Rumelles lui tapota familièrement le genou :
« Allons, allons, Thibault, soyez sérieux. Réfléchissez. Que peut un gouvernement en guerre ? Diriger les événements ? Vous savez bien que non. Mais diriger l’opinion ? ça oui : c’est même la seule chose qu’il puisse faire !... Eh bien, nous nous y employons.
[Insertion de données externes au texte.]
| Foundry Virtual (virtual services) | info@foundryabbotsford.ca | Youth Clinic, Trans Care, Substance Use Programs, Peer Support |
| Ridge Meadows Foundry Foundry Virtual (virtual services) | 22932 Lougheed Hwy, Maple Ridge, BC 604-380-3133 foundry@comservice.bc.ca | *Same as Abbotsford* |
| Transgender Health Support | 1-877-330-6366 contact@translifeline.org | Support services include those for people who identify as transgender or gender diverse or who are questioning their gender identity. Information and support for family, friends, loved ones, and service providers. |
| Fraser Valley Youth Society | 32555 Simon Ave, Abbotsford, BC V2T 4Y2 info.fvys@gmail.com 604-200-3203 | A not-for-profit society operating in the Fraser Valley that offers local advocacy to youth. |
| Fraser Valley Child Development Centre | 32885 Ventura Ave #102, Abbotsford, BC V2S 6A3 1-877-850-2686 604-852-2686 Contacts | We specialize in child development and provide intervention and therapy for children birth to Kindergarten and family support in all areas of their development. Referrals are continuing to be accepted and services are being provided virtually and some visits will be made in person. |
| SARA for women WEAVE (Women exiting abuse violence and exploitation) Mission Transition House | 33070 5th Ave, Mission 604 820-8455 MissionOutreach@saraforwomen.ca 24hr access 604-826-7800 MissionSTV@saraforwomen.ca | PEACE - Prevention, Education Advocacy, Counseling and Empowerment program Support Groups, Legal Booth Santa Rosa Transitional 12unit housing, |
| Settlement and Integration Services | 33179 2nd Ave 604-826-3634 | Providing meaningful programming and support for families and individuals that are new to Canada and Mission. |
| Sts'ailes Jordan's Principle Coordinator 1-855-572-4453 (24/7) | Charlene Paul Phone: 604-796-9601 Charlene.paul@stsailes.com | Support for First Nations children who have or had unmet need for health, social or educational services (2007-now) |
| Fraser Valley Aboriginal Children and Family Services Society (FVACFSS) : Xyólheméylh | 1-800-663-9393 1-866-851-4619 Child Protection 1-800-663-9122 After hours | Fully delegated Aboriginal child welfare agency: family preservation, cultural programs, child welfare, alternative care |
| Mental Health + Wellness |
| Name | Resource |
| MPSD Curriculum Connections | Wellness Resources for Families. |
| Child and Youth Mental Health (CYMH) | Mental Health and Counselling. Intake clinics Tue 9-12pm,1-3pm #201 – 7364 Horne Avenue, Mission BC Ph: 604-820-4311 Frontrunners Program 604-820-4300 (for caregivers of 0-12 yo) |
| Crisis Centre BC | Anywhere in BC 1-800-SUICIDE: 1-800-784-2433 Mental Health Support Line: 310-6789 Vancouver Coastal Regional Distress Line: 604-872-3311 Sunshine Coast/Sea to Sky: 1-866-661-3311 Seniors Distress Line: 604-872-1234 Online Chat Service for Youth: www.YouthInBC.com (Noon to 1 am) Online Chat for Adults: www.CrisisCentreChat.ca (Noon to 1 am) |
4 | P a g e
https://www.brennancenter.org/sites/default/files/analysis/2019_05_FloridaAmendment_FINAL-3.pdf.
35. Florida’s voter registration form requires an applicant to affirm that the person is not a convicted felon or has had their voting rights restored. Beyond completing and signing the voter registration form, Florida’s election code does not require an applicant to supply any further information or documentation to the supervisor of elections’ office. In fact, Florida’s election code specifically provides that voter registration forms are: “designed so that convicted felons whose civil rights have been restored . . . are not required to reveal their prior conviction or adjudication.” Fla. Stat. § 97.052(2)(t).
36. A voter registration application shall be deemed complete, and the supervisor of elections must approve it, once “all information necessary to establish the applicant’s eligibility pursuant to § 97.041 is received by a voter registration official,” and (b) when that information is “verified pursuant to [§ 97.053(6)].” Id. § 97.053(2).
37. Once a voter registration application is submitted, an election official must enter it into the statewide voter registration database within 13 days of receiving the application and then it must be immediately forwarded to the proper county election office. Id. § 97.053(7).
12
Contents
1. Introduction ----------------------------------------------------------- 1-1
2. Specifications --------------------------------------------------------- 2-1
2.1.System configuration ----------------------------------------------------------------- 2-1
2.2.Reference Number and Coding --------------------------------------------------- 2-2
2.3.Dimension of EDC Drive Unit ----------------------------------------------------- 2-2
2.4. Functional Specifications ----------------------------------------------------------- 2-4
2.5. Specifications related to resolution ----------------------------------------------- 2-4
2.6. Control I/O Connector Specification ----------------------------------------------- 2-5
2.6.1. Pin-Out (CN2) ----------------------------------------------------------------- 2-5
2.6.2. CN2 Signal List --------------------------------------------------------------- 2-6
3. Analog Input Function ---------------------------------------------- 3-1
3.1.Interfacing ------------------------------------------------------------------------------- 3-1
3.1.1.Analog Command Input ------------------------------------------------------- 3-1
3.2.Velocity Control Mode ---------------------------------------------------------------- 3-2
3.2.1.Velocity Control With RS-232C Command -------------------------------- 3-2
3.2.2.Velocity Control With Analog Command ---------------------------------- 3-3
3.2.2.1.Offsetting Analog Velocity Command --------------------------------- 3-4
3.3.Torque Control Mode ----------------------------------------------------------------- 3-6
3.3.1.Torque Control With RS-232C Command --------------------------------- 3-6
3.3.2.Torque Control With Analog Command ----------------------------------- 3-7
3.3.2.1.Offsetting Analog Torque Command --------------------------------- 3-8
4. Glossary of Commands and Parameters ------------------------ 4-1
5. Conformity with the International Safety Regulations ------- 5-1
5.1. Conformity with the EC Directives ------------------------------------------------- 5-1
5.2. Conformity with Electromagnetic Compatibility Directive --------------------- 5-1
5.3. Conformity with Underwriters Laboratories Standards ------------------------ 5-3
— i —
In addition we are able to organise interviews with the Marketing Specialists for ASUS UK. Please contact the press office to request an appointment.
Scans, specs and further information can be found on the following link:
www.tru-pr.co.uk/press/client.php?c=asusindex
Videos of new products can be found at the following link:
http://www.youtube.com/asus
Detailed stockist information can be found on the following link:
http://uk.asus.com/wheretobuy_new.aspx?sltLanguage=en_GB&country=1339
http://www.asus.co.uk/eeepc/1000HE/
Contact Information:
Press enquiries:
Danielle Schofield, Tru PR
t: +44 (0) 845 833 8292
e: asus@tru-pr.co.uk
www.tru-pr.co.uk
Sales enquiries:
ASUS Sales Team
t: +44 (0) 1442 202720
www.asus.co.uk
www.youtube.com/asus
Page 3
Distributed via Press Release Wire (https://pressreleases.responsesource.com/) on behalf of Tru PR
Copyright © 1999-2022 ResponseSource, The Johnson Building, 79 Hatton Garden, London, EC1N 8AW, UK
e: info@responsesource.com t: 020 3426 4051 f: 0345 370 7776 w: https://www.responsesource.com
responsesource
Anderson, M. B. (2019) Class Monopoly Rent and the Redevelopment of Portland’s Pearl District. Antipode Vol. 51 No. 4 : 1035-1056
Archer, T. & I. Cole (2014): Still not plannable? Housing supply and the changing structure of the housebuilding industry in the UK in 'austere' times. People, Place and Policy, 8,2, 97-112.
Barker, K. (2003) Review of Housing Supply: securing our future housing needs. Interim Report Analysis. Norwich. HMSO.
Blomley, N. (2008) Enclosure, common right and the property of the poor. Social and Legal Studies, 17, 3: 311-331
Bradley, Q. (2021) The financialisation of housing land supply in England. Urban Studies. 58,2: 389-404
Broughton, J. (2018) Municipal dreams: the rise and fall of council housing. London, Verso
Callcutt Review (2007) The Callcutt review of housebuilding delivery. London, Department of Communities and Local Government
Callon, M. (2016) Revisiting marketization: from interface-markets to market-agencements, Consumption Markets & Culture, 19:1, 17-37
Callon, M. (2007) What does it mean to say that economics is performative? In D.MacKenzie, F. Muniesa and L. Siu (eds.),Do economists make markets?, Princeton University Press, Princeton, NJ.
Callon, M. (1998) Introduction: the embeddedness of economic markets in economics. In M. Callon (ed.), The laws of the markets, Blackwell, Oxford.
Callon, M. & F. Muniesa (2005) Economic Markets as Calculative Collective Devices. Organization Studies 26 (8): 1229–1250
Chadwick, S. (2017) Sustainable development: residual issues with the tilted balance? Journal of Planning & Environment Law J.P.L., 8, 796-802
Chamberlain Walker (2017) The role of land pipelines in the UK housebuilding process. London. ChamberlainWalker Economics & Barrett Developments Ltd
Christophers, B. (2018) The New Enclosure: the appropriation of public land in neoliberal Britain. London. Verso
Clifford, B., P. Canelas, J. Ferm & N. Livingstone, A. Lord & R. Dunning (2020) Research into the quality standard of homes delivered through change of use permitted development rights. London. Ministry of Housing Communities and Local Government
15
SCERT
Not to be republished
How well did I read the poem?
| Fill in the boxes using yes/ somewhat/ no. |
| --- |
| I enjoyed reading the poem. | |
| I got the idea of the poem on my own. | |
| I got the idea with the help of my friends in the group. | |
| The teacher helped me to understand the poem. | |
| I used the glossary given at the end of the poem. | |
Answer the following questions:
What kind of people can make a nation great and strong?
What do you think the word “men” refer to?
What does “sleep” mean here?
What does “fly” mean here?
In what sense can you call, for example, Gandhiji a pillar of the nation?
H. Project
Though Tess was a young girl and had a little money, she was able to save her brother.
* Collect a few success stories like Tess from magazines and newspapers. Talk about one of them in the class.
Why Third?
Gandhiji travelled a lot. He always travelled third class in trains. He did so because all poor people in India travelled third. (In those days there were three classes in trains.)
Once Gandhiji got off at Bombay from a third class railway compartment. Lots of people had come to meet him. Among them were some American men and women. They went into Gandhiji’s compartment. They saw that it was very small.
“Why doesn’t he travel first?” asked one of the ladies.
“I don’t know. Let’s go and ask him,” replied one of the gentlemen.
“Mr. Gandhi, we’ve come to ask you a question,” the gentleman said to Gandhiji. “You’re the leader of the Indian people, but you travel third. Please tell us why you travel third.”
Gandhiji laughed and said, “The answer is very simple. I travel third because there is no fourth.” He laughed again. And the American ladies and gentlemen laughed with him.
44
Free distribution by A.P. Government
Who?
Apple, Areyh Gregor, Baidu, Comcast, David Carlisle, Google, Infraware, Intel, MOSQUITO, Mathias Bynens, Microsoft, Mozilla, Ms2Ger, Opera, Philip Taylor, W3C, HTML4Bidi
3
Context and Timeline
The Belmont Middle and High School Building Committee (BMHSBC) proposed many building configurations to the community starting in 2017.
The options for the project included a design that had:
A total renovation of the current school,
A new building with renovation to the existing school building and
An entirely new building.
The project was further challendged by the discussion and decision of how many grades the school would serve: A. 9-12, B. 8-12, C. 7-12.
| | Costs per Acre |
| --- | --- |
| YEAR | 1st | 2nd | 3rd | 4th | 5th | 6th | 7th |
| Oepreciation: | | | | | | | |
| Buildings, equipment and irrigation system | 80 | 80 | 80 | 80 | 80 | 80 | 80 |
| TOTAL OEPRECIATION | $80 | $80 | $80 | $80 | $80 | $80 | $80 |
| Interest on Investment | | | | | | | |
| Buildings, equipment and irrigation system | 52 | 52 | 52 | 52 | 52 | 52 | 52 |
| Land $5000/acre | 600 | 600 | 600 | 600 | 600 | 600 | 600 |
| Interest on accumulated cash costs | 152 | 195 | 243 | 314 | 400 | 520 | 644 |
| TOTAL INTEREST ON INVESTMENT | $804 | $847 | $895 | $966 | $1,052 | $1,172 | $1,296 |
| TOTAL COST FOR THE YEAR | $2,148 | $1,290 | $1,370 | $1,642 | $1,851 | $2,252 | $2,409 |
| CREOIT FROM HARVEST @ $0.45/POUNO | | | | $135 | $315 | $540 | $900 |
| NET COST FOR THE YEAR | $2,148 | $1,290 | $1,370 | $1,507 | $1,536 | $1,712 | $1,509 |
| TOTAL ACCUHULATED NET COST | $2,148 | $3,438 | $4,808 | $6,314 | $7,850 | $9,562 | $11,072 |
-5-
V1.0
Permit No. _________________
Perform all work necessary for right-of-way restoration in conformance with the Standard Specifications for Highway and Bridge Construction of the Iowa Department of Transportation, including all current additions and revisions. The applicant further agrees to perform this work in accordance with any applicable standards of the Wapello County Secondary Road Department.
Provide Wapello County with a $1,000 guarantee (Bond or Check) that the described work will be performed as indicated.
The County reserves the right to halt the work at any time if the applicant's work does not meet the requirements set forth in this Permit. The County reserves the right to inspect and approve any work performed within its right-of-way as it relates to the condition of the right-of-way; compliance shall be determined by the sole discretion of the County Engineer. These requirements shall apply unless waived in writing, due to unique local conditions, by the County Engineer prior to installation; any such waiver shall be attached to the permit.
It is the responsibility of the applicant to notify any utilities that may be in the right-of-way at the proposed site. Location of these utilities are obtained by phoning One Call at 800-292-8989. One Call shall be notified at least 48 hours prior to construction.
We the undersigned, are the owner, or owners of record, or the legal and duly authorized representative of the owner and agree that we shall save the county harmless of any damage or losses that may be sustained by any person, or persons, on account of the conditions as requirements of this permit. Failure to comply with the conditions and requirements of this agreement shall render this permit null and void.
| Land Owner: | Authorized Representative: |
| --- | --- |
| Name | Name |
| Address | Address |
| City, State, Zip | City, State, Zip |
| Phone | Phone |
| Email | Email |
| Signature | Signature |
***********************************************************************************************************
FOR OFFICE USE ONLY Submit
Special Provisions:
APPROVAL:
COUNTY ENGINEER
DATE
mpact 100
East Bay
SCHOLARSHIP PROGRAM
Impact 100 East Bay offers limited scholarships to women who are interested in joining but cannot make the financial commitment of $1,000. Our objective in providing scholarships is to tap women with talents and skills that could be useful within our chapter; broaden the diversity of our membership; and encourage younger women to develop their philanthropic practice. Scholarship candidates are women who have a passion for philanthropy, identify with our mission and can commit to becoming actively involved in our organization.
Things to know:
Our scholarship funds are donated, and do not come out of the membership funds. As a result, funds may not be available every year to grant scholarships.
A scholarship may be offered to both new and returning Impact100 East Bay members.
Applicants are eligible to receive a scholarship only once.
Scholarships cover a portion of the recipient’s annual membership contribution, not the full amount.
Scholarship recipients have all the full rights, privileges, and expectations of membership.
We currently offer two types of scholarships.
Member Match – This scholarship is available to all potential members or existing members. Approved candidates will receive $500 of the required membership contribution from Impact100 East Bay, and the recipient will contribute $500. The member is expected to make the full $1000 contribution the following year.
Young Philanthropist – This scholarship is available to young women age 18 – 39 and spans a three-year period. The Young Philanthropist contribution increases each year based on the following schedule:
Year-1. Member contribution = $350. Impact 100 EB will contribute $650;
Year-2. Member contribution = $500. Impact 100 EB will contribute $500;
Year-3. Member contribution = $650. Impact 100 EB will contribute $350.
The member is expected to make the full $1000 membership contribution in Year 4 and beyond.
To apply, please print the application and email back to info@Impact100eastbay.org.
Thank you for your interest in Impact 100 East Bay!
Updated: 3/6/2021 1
Notre principal travail, c’est – comment dirais-je ? – la transmission arrangée des faits… Il faut bien alimenter sans cesse la foi de la nation en sa victoire finale… Il faut bien protéger, quotidiennement, la confiance qu’elle a mise, à tort ou à raison, dans la valeur de ses chefs militaires ou civils…

— Et tous les moyens vous sont bons !
— Bien sûr !
— Le mensonge organisé !

—  Franchement : croyez-vous possible de laisser dire – je ne sais pas, moi… - que nos bombardements aériens sur Stuttgart et sur Carlsruhe ont fait, dans la population civile, infiniment plus « d’innocentes victimes », que tous les obus que la Bertha pourra lancer sur Paris ?... Ou bien, que la campagne des sous-marins boches, que nous avons présentée comme un crime de lèse-humanité, était, pour les Centraux, une opération nécessaire, la seule chance qu’il leur restait de briser notre résistance après l’échec des offensives de 1916 ?... Ou bien, que le fameux torpillage du Lusitania était, à tout prendre, un acte de représailles parfaitement justifié, une très bénigne réponse, en somme, à ce blocus implacable qui a déjà tué, en Allemagne et en Autriche, dix ou vingt mille fois plus de femmes et d’enfants qu’il n’y en avait sur le Lusitania ?... Non, non, la vérité est très rarement bonne à dire ! Il est indispensable que l’ennemi ait toujours tort, et que la cause des Alliés soit la seule juste ! Il est indispensable…

— …de mentir !

—  Oui, ne fût-ce que pour cacher, à ceux qui se battent, ce qui se trame à l’arrière ! Ne fût-ce que pour cacher à ceux de l’arrière les choses effroyables qui se passent au front !...Indispensable de taire, aux uns comme aux autres, ce qui se fait dans la coulisse des chancelleries, chez l’adversaire, chez les neutres ! Mais oui, mon cher ! Aussi, le plus clair de notre activité – je veux dire l’activité des chefs civils – est-elle employée… pas seulement à mentir, comme vous dites, mais à bien mentir ! Ce qui n’est pas toujours facile, veuillez le croire ! Ce qui exige une longue expérience, et une ingéniosité, un esprit d’invention, qui ne soient jamais à court. Il y faut une espèce de génie… Et, je peux l’affirmer : l’avenir nous rendra justice ! Dans ce domaine du mensonge utile, nous avons en France, accompli des prodiges, depuis quatre ans ! »

Roger Martin du Gard, Les Thibault, III, « Épilogue » (Gallimard, 1936), réédition folio, p. 373-375.